Turkey’s Maghreb–West Africa Economic Architecture: Challenges and Opportunities for the European Union

Author: Michaël Tanchum

Affiliation: The University of Navarra, Austrian Institute for European and Security Policy (AIES)

Organization/Publisher: SWP (German Institute for International and Security Affairs)

Date/Place: June 2021/ Berlin, Germany

Type of Literature: Working Paper

Number of Pages: 32 

Linkhttps://www.swp-berlin.org/en/publication/turkeys-maghreb-west-africa-economic-architecture-challenges-and-opportunities-for-the-european-union

Keywords: Turkey, West Africa, Maghreb, EU, Economic Interregional Pattern 

Brief:

Michaël Tanchum proposes the global competition for Africa, especially with an economic perspective as well as the Turkish economic outreach to the Maghreb and West Africa. Tanchum argues that Turkey has the potential to draw a new interregional pattern of commercial connectivity between Europe and Africa by integrating economic activities of almost 18 nations of the Central Maghreb and West Africa. Through its dual gateways to West Africa, Algeria as the Mediterranean gateway and Senegal as the Atlantic gateway, Turkey could consolidate its presence in the African continent. However, Tanchum underlines that Turkey in seeking to create ‘Turkish-led manufacturing value chains’ should allow for other international actors to integrate. Despite the Turkish economic expansion in the Maghreb and West Africa, it may fail to create these value chains required since it is mainly focusing on vertical integration that depends on its sectoral strengths in iron and steel; cement building materials; and textiles and apparel. In other words, Turkey’s dependency on ‘vertical integration’ could alienate other international actors through its monopoly over all the stages of the value chain, from raw material input to the end-market distribution, which hinders developing multinational manufacturing value chains. This would promote a kind of extended ‘neomercantilism’ that precludes other African partners from freely developing value chains. Turkey will ultimately lose economic ground in Africa and face a political backlash. This has materialized in the protective tariffs imposed in Morocco and Tunisia against Turkish textile and apparel exports. Therefore, Turkey may increase its defense cooperation with African states to maintain its economic relations. However, the tendency for Turkish military presence in Africa could provoke tensions between Turkey and France and the EU as a whole. He recommends that Turkey could expand to new manufacturing sectors and play a leading role in interregional Euro-Africa value chains. Multilateral joint-manufacturing ventures in Africa could serve as a new win-win economic architecture that could help reframe Turkey-EU relations. Tanchum introduces some recommendations including the enhancement of coordination between the EU and the Union for the Mediterranean, and the development of joint EU-Turkey investment platforms in West Africa.

__ASSIGNED TASK__
Swap "European Union" for "EU" and give the stretch of the paper summary from "Turkey’s Maghreb–West Africa" through "Security Policy (AIES)" again. The data after this point is separate material and has no connection to the paper summary.

__DATA FOR ANALYSIS__

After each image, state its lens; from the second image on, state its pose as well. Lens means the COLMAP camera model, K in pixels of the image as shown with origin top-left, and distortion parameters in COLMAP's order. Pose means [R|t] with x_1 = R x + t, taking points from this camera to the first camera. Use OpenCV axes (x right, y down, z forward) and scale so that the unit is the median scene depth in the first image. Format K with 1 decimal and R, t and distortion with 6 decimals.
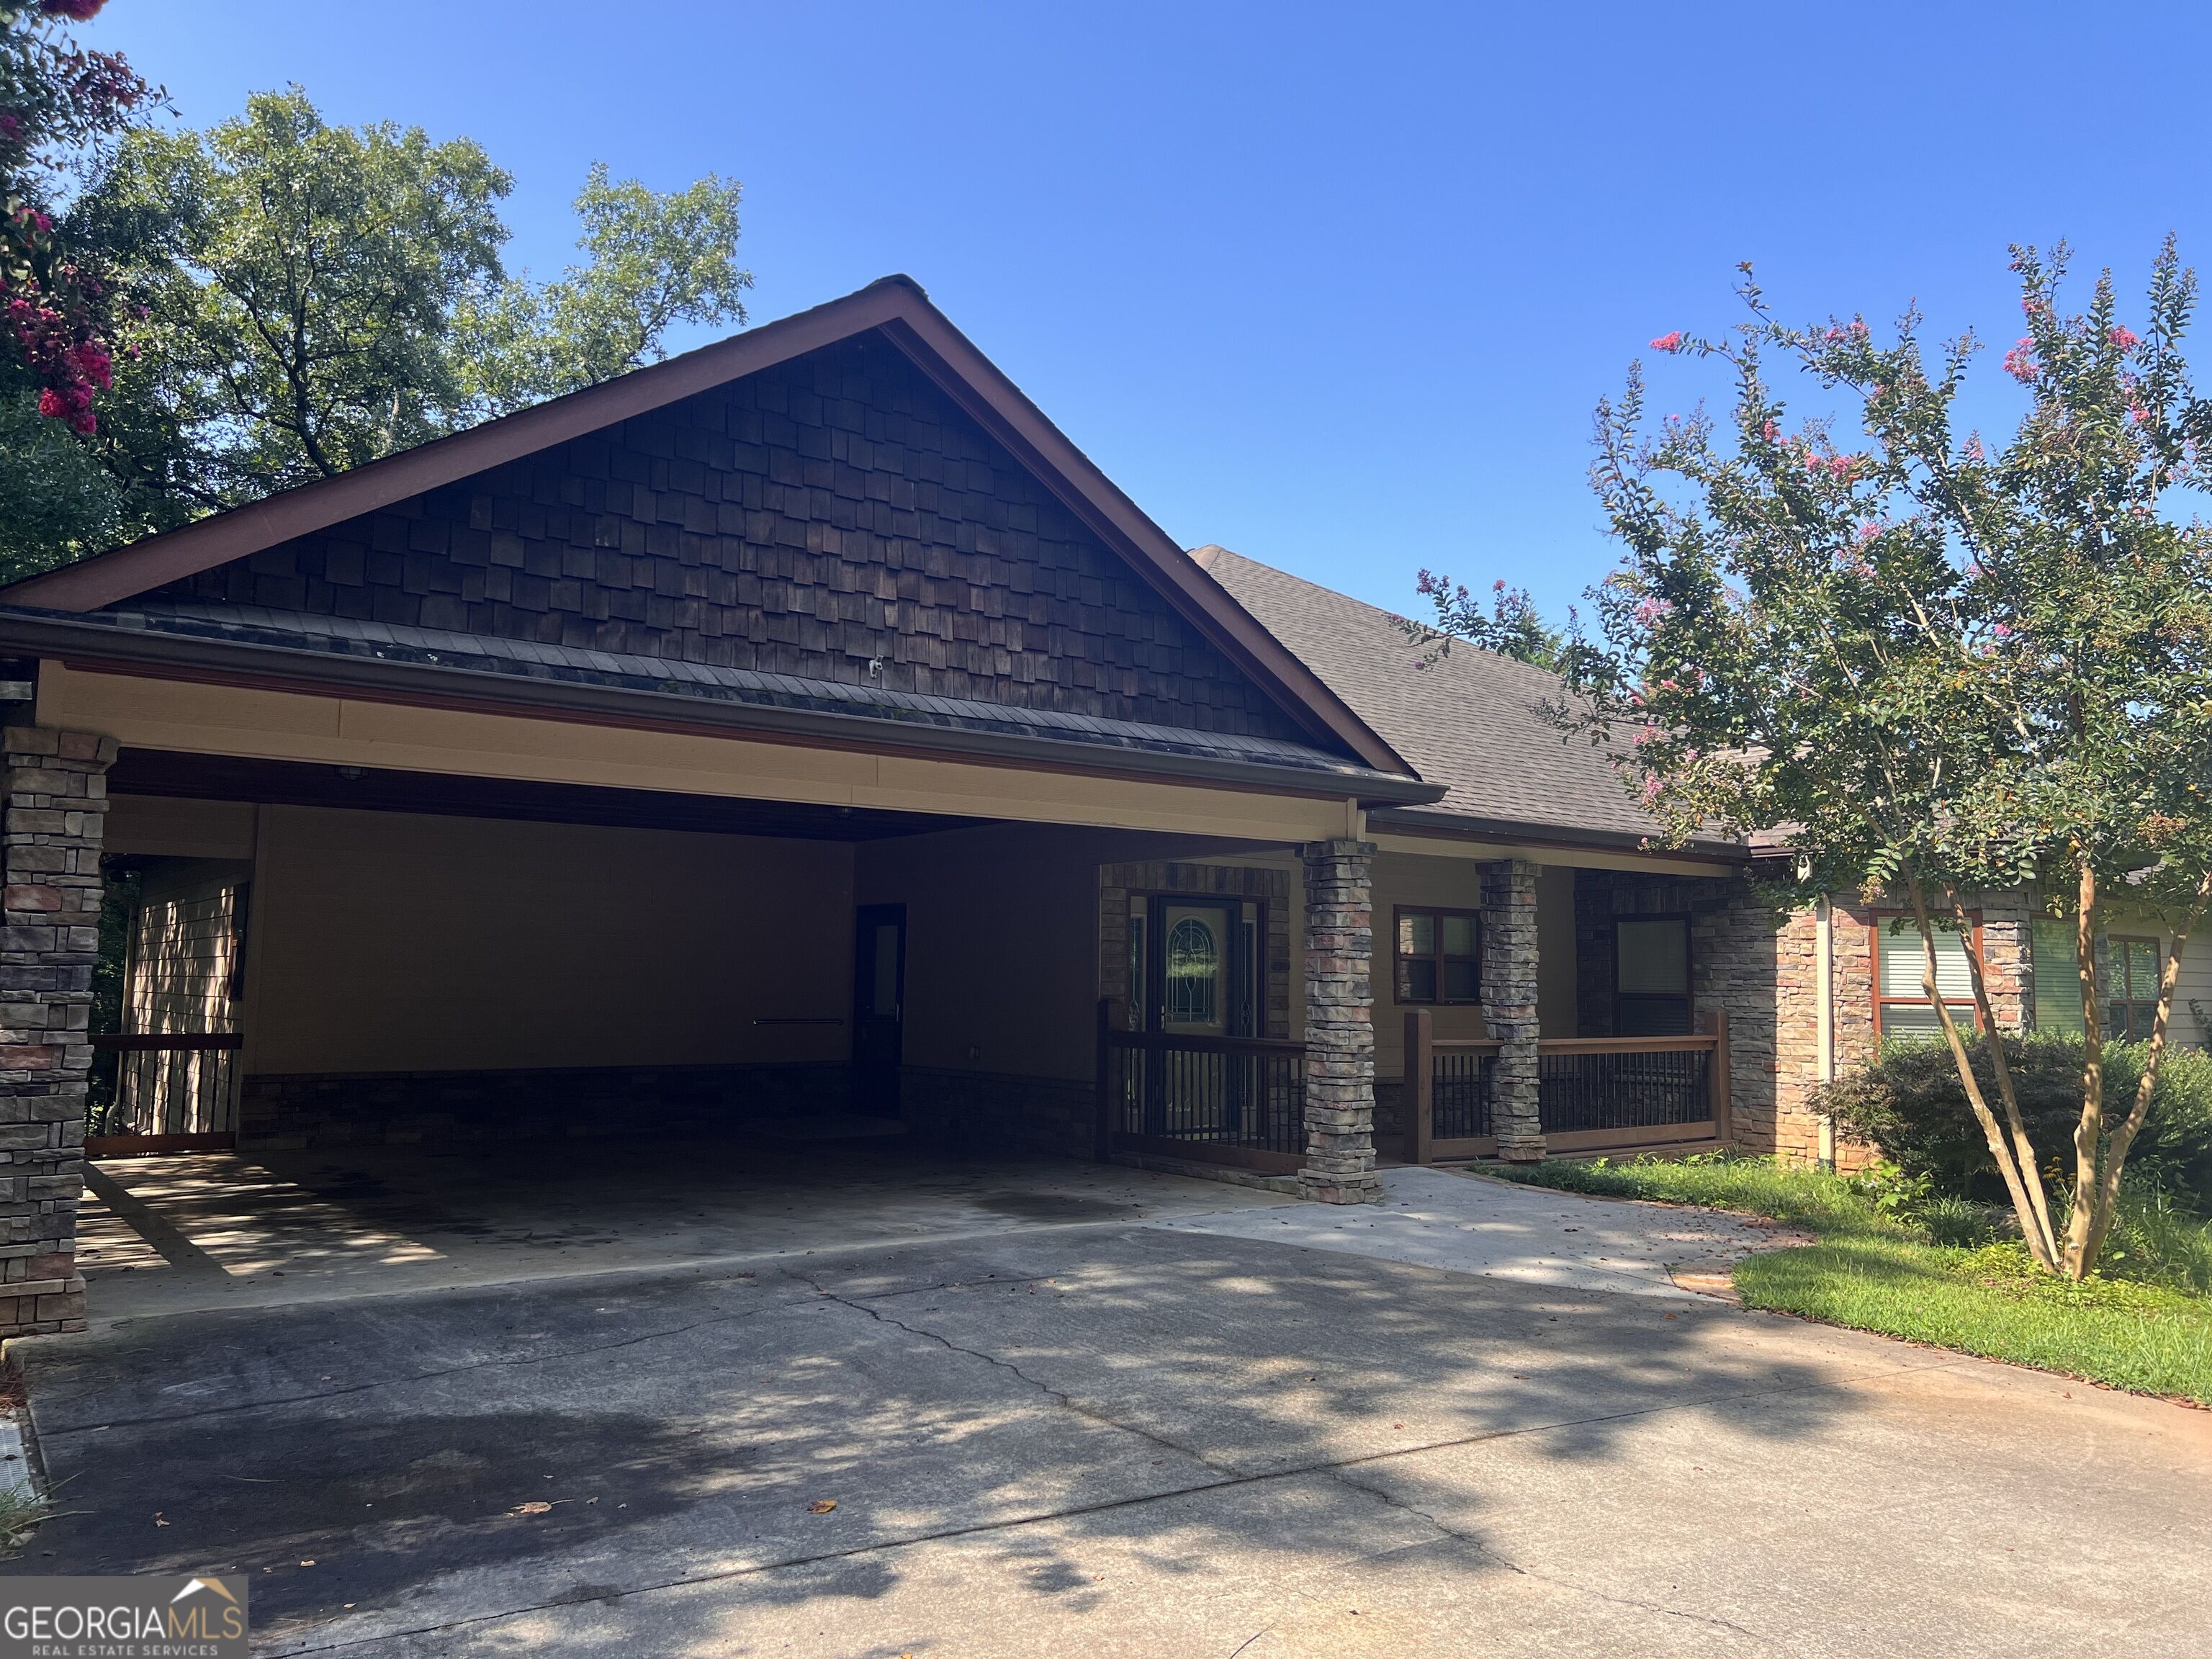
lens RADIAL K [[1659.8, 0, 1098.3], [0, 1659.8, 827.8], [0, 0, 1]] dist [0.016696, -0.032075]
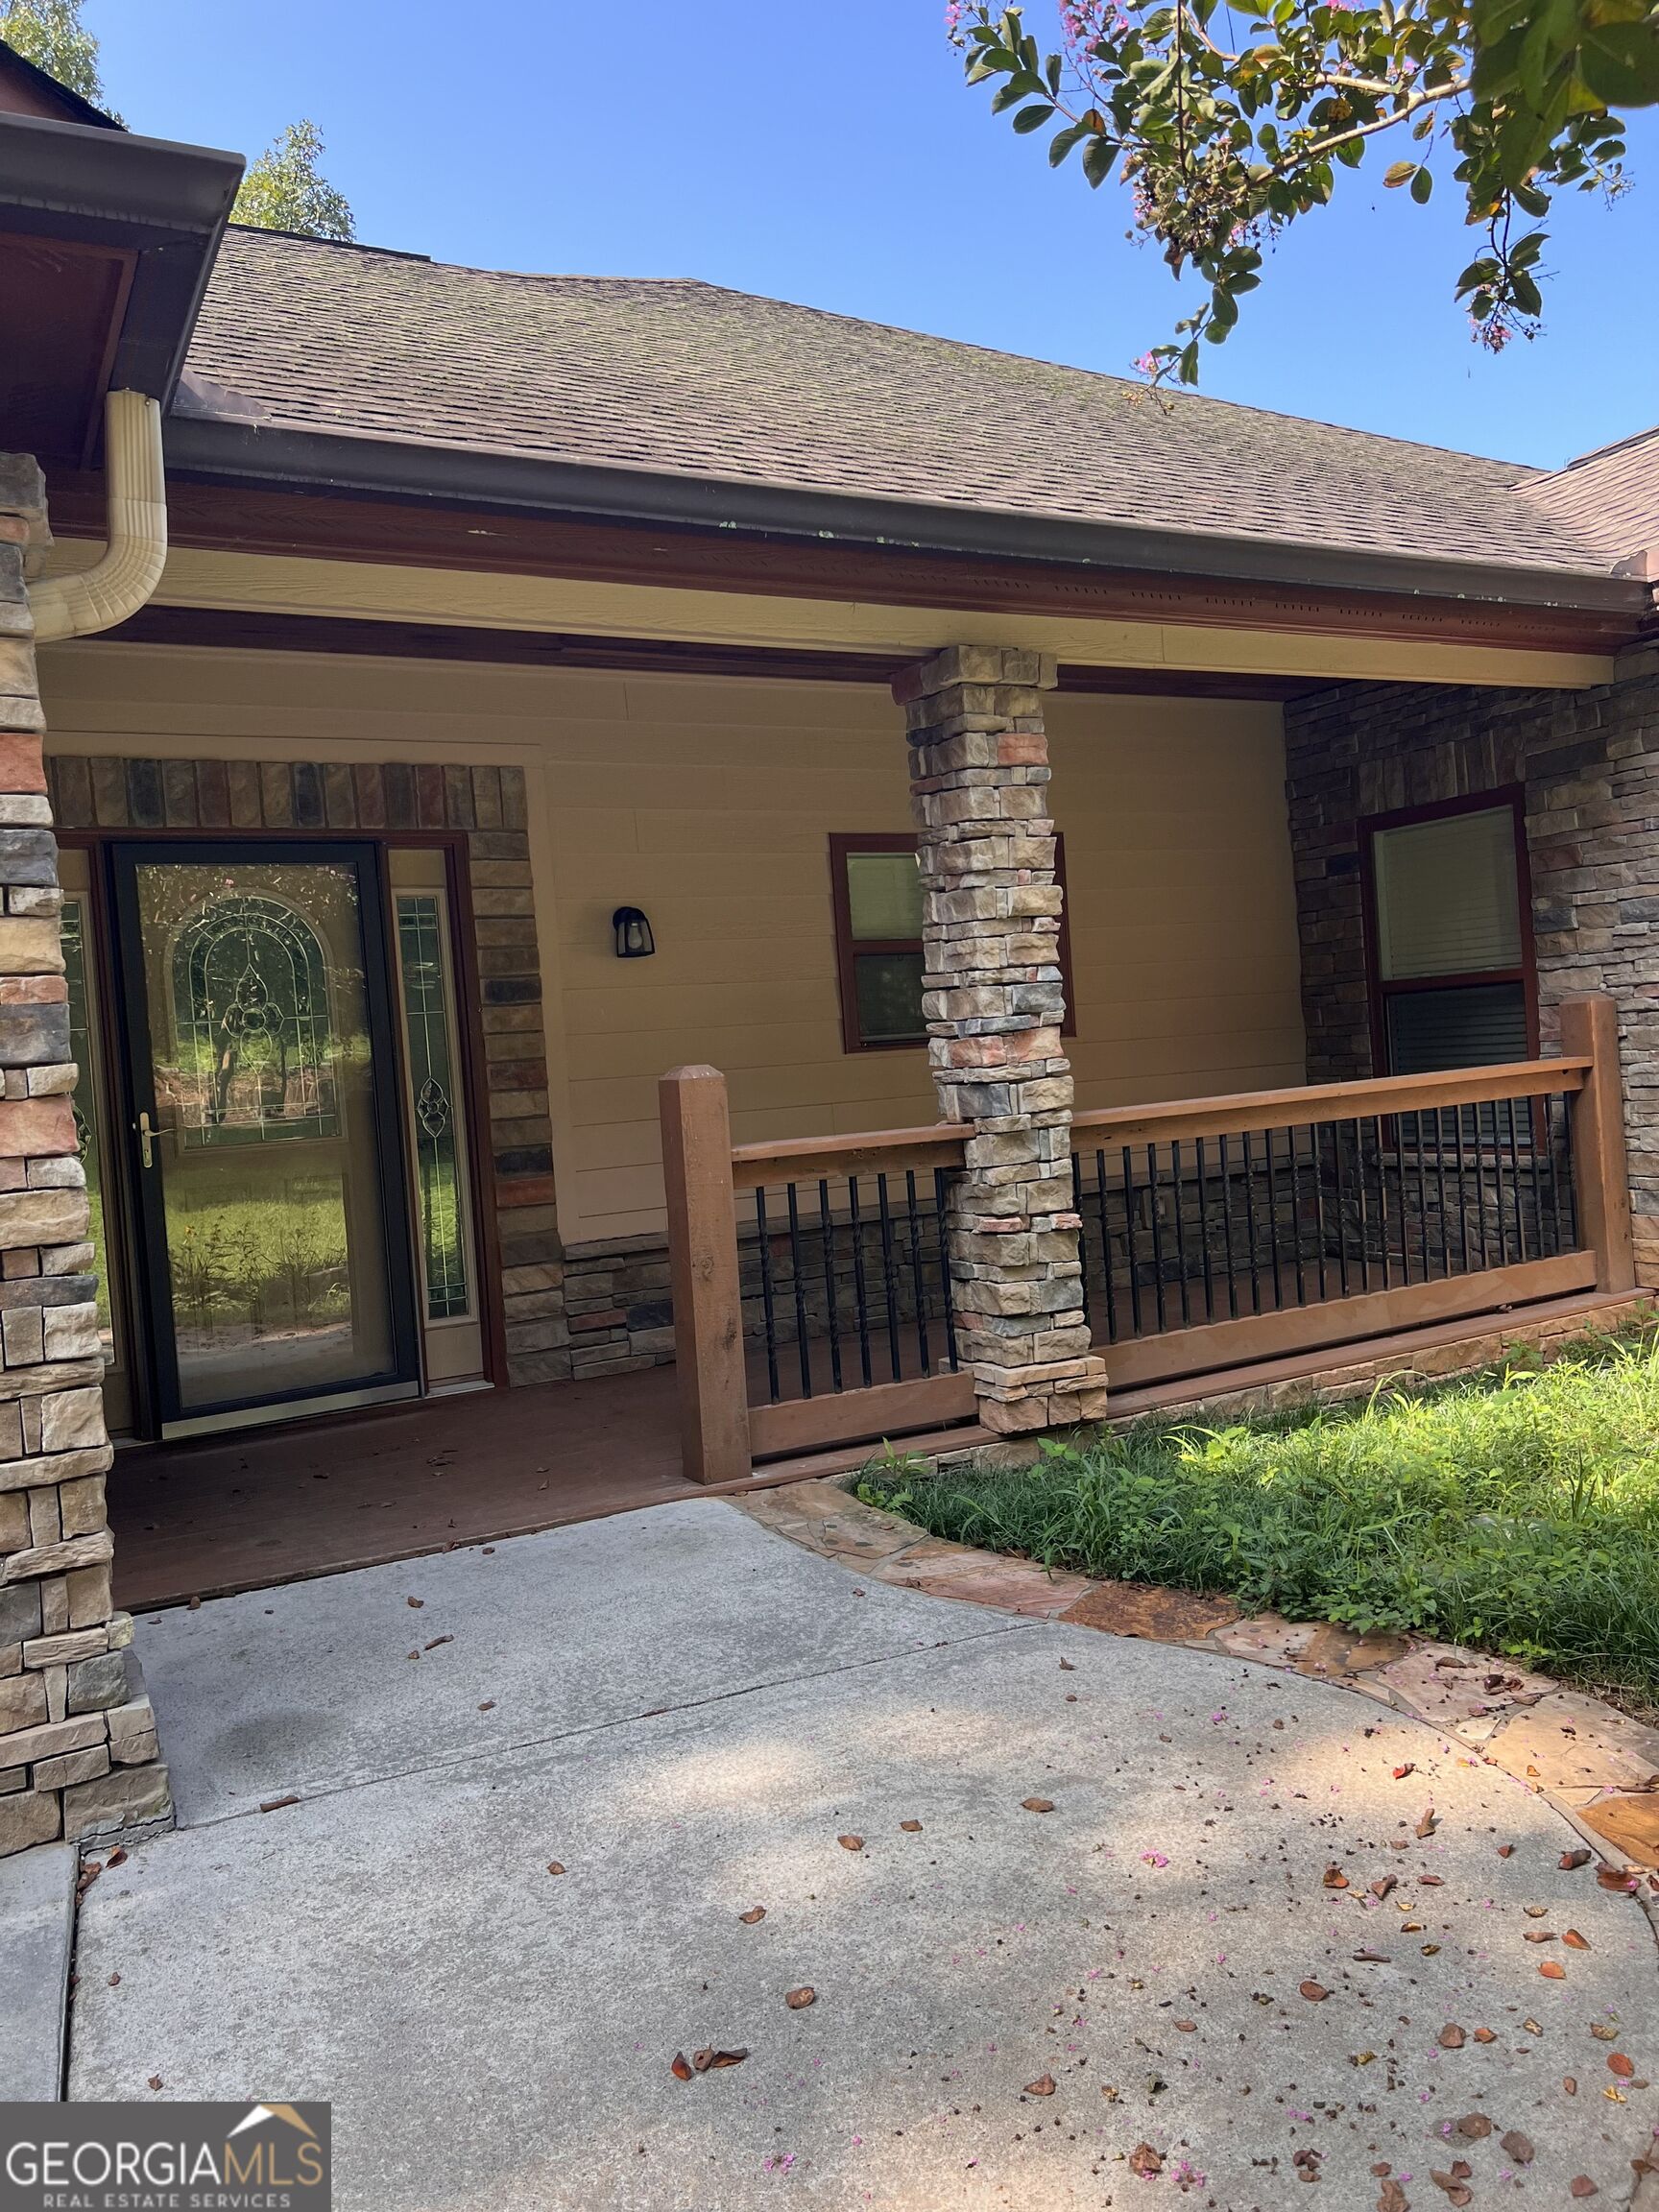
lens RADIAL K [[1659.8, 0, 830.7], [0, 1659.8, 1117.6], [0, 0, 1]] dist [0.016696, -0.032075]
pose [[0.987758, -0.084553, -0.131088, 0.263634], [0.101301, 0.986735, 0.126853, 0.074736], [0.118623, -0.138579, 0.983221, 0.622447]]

--

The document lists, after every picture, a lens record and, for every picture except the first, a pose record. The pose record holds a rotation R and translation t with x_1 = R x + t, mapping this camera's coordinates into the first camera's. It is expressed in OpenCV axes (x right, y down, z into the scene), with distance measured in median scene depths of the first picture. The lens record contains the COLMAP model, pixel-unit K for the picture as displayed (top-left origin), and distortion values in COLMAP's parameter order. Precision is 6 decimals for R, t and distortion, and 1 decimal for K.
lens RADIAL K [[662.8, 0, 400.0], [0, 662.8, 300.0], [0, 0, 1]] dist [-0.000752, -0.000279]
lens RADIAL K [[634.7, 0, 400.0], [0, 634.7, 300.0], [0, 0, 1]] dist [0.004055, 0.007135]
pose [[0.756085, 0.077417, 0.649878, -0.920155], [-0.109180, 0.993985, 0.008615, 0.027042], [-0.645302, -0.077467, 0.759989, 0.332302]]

* * *

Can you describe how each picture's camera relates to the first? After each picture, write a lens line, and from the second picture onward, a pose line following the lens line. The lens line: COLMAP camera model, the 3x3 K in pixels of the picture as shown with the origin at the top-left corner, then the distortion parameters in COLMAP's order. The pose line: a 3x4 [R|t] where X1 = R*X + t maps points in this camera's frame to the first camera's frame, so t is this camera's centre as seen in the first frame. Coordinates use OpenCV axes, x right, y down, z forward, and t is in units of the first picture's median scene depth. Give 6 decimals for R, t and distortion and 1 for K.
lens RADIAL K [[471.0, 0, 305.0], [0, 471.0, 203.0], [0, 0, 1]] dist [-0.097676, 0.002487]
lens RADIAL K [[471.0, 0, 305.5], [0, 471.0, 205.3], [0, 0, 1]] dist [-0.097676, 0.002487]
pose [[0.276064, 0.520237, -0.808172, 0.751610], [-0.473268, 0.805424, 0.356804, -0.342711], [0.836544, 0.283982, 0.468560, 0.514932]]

__TASK ANSWER__
Turkey’s Maghreb–West Africa Economic Architecture: Challenges and Opportunities for the EU

Author: Michaël Tanchum

Affiliation: The University of Navarra, Austrian Institute for European and Security Policy (AIES)